Directive: State only the number of lines in the data that contain the string "high", treating uppercase and lowercase letters as distinct.

Stored items:
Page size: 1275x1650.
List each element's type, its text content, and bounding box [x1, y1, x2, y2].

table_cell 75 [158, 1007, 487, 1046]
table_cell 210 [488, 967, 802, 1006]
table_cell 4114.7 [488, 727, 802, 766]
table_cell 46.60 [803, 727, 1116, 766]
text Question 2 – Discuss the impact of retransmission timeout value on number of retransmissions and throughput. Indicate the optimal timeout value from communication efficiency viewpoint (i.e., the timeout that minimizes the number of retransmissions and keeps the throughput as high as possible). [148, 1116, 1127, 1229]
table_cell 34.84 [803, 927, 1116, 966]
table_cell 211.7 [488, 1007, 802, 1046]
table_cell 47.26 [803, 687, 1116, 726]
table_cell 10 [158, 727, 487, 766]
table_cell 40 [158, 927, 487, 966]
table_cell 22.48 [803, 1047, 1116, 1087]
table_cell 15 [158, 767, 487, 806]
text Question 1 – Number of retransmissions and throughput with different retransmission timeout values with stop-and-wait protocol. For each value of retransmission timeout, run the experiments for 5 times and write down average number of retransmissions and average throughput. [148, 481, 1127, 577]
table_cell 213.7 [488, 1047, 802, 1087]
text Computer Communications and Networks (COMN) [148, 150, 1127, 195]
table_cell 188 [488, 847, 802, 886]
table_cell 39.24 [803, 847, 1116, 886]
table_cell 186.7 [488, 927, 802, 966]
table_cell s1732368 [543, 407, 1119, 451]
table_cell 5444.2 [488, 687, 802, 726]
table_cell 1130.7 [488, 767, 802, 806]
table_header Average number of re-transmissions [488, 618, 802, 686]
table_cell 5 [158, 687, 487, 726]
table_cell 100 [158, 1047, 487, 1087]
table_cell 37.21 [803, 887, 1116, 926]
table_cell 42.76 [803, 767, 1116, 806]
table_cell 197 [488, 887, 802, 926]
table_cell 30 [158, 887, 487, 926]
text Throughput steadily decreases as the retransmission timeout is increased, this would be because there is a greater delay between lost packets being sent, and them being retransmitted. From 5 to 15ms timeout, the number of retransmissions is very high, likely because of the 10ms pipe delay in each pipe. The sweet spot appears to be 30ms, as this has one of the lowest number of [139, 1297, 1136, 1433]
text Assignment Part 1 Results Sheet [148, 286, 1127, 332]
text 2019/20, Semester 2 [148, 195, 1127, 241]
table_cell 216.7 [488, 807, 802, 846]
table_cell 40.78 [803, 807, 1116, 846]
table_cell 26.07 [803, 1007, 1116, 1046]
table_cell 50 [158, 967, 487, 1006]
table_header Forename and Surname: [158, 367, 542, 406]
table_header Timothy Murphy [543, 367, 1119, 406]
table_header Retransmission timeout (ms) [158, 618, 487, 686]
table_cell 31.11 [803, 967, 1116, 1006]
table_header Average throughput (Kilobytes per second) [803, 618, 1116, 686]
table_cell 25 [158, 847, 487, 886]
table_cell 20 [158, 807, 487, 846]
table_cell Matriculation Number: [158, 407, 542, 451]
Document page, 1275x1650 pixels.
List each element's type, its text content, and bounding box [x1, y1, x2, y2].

Written reply: 2